Given data:
+---+

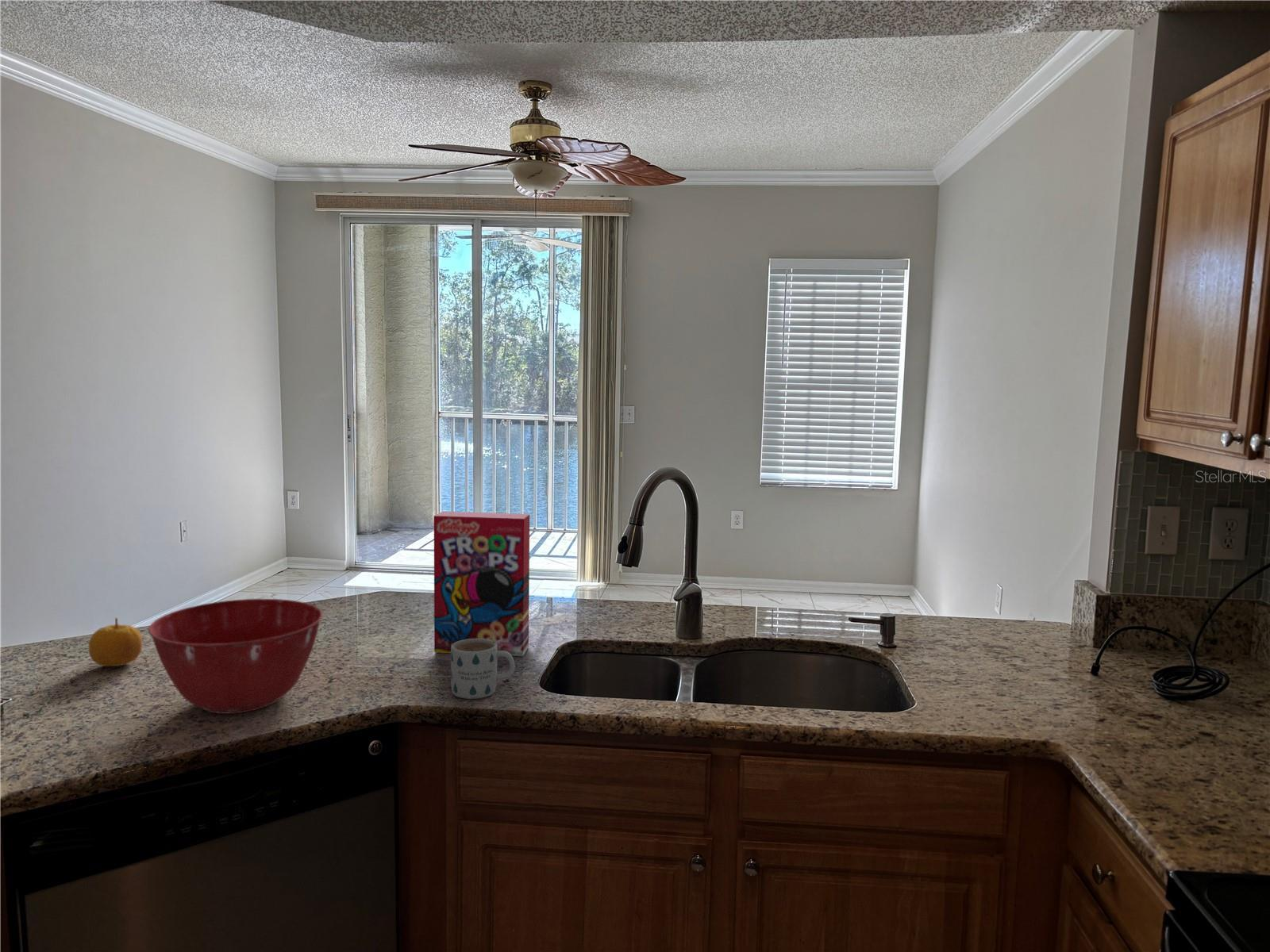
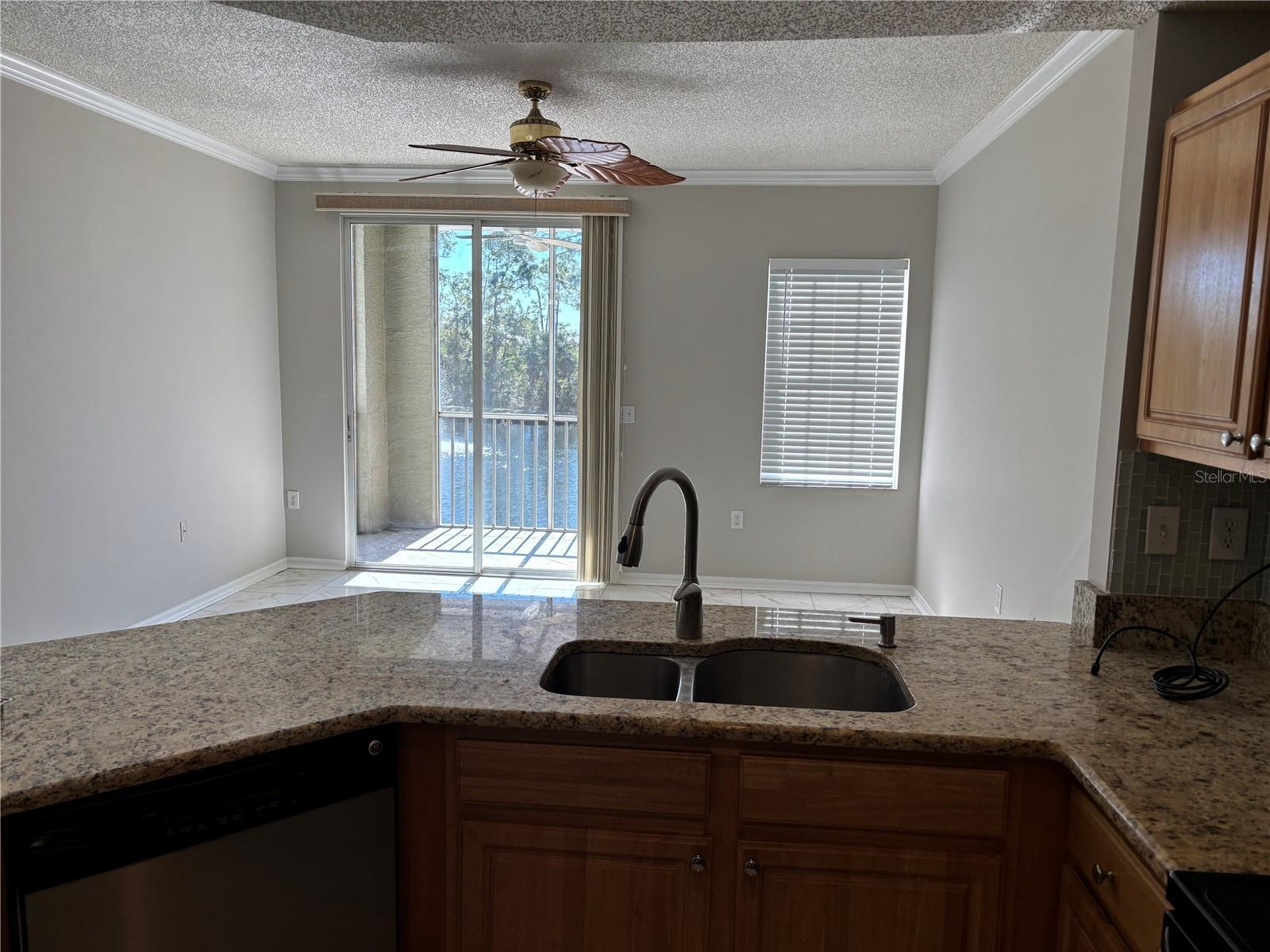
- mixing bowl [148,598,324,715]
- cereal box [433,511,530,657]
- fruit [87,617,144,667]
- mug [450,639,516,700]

+---+

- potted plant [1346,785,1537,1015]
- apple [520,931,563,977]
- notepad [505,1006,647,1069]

+---+

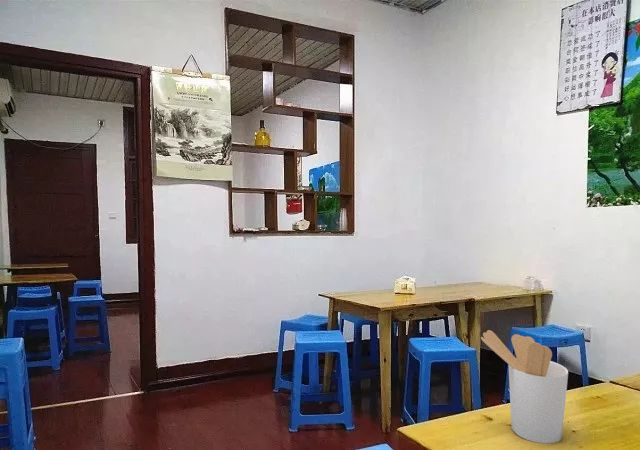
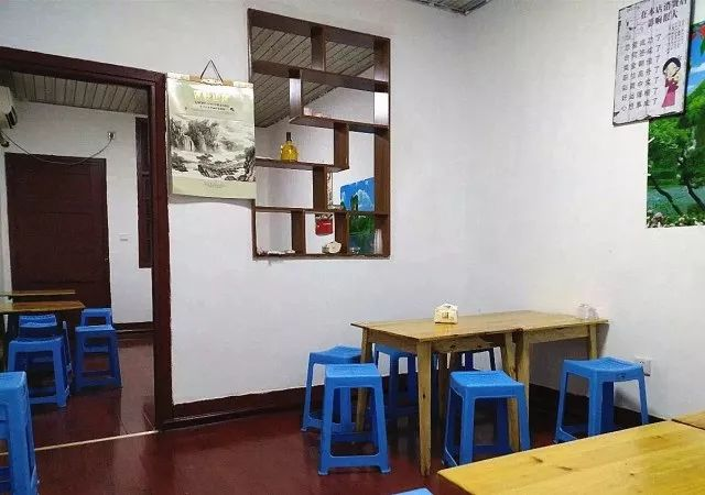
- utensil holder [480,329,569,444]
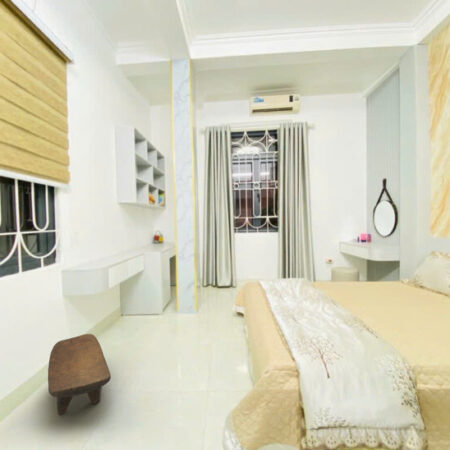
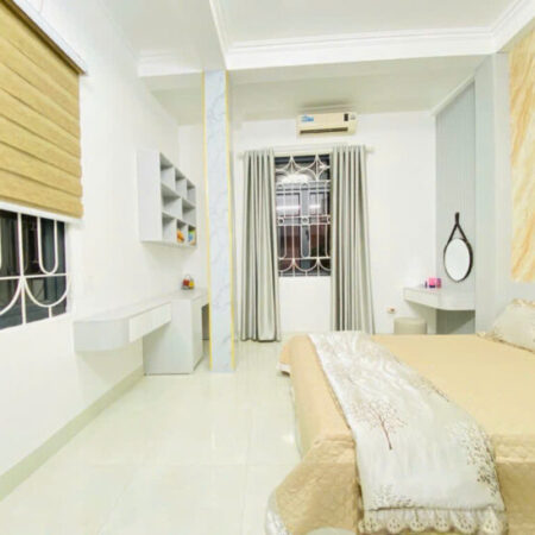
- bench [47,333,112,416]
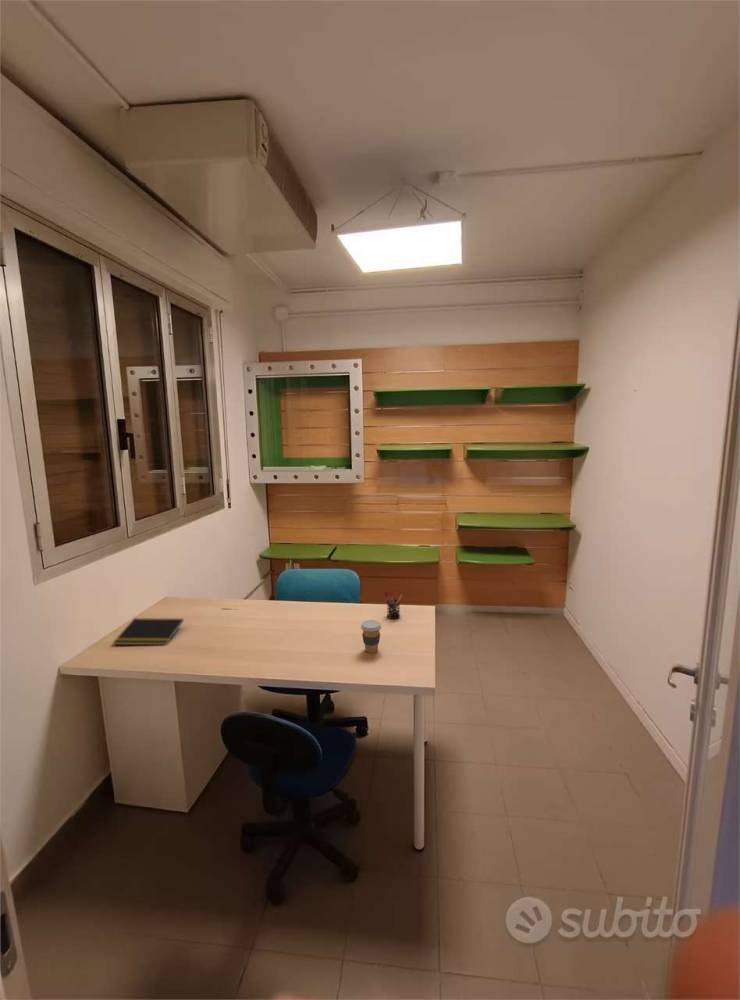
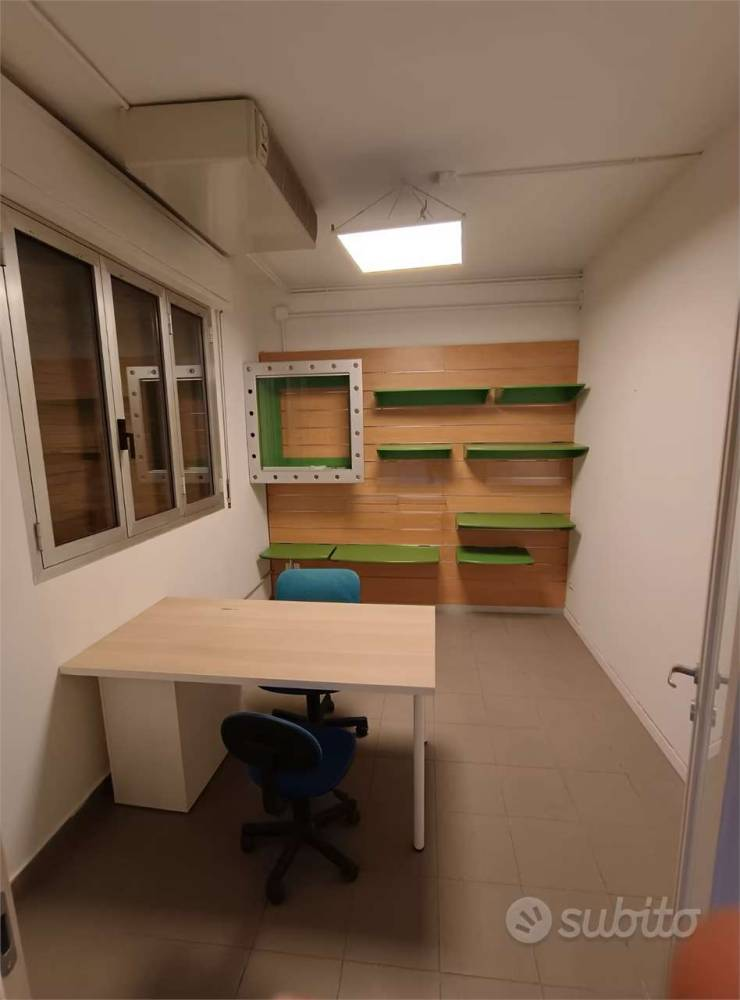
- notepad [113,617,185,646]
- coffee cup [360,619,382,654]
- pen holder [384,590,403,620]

+---+

Instructions to follow:
What lines above contain the word "holder"? Please copy each one.

Answer to this task:
- utensil holder [480,329,569,444]
- pen holder [384,590,403,620]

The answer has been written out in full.